— 提示された文章 —

+++

うちのレコード棚で一番好きなコーナーはフリージャズの棚。この生々しさがたまらない!ところが、手持ちのCD/レコードを減らすために、売ろうかどうしようか悩んでいるものばかり先に聴いていると、好きなコーナーほどなかなか聴かないという悪循環に(^^;)。輪をかけて、フリージャズを聴いていると奥さんが「これはデタラメじゃないの?」と毛嫌いするもので、ひとりの時じゃないとフリージャズや現代音楽を聴けないというのも痛いです。。
そんな中、持ってたけどあまり聴いた記憶のなかったLPがこれ。70年代フリージャズの主役のひとり、アンソニー・ブラクストンの有名なレコードのひとつです。レーベルはBYG Actuel、フリージャズの有名なレーベルのひとつです。このレコードは1969年の録音。どれどれ…いや~、なんと形容したらよいのやら、えらくチープに感じる所もあれば、素晴らしいと感じる所もあり。なるほど、若い頃の僕には評価不能の音楽だったのかも(^^;)。でも、その分からなさ加減も魅力のひとつかも知れません。哲学書で、読み終わったものの訳が分からなくて、でも「なんかすごい本だった気がする」みたいなものって、ないですか?それと似た感じだったのかも(^^)。さて、ブラクストンはキャリアを積むごとに凄いプレイヤー&つまらない作曲家になっていきましたが、若い頃はいい意味でかなり怪しいムード。このアルバムはデビュー作の『
3 composition of NEW JAZZ』と匂いが似てます。メンバーは、ブラクストン(sax, clarinet, flute, accordion)、レオ・スミス(tpなど金管)、ルロイ・ジェンキンス(violin などの弦、harmonicaなどなど)、スティーヴ・マッコール(percussionなどなど)のカルテット。シカゴ周辺のロフト・ジャズと言われたシーンでよく名前を見た人たち、という感じかな?

+++

— 入力記録 —
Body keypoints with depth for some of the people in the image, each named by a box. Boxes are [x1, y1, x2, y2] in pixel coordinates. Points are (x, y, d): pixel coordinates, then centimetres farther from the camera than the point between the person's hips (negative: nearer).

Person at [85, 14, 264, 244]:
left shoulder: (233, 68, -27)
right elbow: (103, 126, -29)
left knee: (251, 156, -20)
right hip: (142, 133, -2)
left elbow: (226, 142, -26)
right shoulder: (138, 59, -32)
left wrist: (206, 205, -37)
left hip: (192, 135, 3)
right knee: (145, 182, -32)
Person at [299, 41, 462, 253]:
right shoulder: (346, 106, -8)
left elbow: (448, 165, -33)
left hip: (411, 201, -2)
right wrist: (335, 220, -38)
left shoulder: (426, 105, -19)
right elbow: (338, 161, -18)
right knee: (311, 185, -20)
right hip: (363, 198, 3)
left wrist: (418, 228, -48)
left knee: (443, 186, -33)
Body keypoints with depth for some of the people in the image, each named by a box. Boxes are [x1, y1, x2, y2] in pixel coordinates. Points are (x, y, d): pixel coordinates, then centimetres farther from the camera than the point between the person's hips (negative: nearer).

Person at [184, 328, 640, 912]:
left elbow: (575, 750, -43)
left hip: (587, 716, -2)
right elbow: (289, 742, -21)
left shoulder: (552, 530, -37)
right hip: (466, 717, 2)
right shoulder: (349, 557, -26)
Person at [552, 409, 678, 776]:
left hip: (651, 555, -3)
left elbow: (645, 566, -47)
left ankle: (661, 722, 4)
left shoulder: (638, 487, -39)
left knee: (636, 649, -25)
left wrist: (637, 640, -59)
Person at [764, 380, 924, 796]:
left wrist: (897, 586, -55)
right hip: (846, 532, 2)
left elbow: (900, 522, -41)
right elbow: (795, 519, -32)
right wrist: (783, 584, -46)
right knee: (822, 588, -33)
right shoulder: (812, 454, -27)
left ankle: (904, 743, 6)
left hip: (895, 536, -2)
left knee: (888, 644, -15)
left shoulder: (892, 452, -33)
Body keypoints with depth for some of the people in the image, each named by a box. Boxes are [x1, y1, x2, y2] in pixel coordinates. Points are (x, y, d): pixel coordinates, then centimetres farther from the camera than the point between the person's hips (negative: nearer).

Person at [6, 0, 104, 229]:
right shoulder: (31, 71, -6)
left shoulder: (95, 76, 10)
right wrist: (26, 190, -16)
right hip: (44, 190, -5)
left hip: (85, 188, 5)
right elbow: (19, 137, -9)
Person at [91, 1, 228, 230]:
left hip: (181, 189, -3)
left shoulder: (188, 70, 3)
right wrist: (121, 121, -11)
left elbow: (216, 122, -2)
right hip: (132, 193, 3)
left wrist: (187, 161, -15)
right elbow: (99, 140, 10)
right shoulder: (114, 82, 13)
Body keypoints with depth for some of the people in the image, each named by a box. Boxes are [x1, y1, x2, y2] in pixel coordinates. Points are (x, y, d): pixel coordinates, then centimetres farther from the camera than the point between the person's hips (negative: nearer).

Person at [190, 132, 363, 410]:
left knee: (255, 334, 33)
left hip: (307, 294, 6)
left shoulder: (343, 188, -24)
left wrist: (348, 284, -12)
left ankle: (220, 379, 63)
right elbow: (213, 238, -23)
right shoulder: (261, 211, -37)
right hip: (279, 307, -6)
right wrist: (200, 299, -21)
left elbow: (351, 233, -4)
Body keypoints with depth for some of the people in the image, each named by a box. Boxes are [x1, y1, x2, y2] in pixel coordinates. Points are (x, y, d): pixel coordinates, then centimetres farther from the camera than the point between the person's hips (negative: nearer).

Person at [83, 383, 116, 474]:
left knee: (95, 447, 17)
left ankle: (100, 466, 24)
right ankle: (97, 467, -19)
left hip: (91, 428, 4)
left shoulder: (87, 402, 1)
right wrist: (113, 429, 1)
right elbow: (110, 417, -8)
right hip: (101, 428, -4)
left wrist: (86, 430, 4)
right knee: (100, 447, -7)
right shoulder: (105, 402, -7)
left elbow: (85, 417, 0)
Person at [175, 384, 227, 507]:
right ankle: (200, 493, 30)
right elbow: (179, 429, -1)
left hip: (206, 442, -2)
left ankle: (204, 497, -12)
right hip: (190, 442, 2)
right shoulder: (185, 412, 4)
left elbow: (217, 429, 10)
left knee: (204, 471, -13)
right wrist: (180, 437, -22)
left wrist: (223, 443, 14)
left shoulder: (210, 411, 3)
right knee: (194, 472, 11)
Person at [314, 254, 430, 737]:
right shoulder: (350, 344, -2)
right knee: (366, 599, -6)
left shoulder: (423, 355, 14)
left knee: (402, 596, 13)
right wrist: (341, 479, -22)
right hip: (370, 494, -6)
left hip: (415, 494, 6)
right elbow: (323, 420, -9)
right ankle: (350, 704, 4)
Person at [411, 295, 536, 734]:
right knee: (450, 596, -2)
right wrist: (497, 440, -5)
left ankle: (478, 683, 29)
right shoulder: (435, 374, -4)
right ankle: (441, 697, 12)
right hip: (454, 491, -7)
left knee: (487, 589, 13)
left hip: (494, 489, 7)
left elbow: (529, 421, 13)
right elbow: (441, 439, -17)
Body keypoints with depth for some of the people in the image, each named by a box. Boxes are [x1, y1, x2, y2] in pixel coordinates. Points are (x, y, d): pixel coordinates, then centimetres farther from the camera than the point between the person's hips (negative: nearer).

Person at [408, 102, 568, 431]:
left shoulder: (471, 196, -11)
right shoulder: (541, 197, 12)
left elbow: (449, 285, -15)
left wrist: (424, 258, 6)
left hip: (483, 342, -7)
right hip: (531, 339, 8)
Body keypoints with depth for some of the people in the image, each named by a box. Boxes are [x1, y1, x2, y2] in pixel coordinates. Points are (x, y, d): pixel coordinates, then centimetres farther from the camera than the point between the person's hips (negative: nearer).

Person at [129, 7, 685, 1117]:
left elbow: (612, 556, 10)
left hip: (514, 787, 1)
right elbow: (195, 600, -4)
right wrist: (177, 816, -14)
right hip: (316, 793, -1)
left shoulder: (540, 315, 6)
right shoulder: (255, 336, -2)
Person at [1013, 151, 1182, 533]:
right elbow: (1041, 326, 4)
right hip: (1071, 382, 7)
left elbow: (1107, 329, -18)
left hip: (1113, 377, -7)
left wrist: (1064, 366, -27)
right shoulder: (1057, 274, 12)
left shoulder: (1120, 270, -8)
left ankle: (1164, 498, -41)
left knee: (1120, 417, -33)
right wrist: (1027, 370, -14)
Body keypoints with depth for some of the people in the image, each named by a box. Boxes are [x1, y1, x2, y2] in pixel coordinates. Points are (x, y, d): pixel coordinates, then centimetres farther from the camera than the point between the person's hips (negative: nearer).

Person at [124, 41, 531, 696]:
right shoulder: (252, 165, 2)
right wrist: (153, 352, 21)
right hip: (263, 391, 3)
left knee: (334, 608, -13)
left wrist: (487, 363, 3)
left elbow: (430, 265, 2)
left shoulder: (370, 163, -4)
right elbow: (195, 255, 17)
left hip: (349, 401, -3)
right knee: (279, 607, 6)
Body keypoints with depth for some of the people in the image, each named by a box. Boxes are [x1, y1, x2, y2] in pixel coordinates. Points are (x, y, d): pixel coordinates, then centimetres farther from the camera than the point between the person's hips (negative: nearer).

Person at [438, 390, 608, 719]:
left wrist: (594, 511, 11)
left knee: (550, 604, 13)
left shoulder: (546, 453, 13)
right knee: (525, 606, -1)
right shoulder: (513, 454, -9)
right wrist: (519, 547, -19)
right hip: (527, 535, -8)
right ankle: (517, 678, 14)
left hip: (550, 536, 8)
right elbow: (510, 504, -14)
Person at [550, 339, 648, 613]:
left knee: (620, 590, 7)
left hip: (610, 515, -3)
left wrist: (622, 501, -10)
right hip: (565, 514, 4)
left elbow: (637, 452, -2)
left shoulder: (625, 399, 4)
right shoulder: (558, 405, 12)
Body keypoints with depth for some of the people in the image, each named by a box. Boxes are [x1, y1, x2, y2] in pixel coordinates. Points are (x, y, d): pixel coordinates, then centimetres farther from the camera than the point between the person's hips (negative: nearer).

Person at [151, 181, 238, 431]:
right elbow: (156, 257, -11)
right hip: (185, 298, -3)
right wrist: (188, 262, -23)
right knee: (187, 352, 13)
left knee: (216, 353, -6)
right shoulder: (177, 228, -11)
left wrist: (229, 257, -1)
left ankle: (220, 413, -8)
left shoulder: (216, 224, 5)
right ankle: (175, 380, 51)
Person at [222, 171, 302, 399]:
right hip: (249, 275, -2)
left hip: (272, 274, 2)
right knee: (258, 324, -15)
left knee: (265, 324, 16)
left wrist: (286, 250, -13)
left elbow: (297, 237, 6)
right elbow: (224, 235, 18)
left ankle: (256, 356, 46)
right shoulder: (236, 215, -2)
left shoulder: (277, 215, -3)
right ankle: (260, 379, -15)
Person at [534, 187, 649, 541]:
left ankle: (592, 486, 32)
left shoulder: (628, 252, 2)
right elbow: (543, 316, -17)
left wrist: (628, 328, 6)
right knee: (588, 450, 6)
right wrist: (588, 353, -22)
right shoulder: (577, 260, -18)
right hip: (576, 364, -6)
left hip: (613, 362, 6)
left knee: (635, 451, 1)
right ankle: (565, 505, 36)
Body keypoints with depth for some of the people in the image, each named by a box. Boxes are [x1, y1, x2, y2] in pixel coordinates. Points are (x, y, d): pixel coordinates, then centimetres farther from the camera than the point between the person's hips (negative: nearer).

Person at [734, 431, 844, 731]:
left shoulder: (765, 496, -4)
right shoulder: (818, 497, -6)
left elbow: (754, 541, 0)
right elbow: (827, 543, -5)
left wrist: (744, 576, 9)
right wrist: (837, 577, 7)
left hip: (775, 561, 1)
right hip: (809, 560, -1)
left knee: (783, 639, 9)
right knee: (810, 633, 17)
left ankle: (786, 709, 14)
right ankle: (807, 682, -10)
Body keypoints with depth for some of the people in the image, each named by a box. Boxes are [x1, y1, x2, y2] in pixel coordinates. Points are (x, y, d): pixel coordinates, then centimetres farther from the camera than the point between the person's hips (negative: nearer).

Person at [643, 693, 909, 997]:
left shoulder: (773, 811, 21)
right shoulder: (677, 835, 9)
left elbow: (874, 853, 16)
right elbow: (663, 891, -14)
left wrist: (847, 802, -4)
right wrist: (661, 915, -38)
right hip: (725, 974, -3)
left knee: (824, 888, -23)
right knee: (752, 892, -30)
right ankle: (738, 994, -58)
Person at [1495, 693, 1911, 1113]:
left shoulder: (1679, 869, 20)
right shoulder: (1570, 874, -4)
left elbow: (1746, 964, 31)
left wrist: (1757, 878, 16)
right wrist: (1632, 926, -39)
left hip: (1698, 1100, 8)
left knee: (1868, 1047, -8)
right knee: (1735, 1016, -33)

+++

— 課題の内容 —
[1] フリージャズのレコードについての文章から、「うちのレコード棚で一番好きな」で始まり「けないというのも痛いです。。」まで続く部分を、一字も変えずに写してください。
[2] 記録の中で「right knee: (187, 352, 13)」を含む行から「right ankle: (807, 682, -10)」を含む行まで(両端の行も含む)だけを取り出してください。その中の「ankle」を「heel」に呼び替え、ほかは何も変えずに書き直してください。

— 課題の結果 —
[1]
うちのレコード棚で一番好きなコーナーはフリージャズの棚。この生々しさがたまらない!ところが、手持ちのCD/レコードを減らすために、売ろうかどうしようか悩んでいるものばかり先に聴いていると、好きなコーナーほどなかなか聴かないという悪循環に(^^;)。輪をかけて、フリージャズを聴いていると奥さんが「これはデタラメじゃないの?」と毛嫌いするもので、ひとりの時じゃないとフリージャズや現代音楽を聴けないというのも痛いです。。

[2]
right knee: (187, 352, 13)
left knee: (216, 353, -6)
right shoulder: (177, 228, -11)
left wrist: (229, 257, -1)
left heel: (220, 413, -8)
left shoulder: (216, 224, 5)
right heel: (175, 380, 51)
Person at [222, 171, 302, 399]:
right hip: (249, 275, -2)
left hip: (272, 274, 2)
right knee: (258, 324, -15)
left knee: (265, 324, 16)
left wrist: (286, 250, -13)
left elbow: (297, 237, 6)
right elbow: (224, 235, 18)
left heel: (256, 356, 46)
right shoulder: (236, 215, -2)
left shoulder: (277, 215, -3)
right heel: (260, 379, -15)
Person at [534, 187, 649, 541]:
left heel: (592, 486, 32)
left shoulder: (628, 252, 2)
right elbow: (543, 316, -17)
left wrist: (628, 328, 6)
right knee: (588, 450, 6)
right wrist: (588, 353, -22)
right shoulder: (577, 260, -18)
right hip: (576, 364, -6)
left hip: (613, 362, 6)
left knee: (635, 451, 1)
right heel: (565, 505, 36)
Body keypoints with depth for some of the people in the image, each named by a box. Boxes are [x1, y1, x2, y2] in pixel coordinates. Points are (x, y, d): pixel coordinates, then centimetres farther from the camera than the point between the person's hips (negative: nearer).

Person at [734, 431, 844, 731]:
left shoulder: (765, 496, -4)
right shoulder: (818, 497, -6)
left elbow: (754, 541, 0)
right elbow: (827, 543, -5)
left wrist: (744, 576, 9)
right wrist: (837, 577, 7)
left hip: (775, 561, 1)
right hip: (809, 560, -1)
left knee: (783, 639, 9)
right knee: (810, 633, 17)
left heel: (786, 709, 14)
right heel: (807, 682, -10)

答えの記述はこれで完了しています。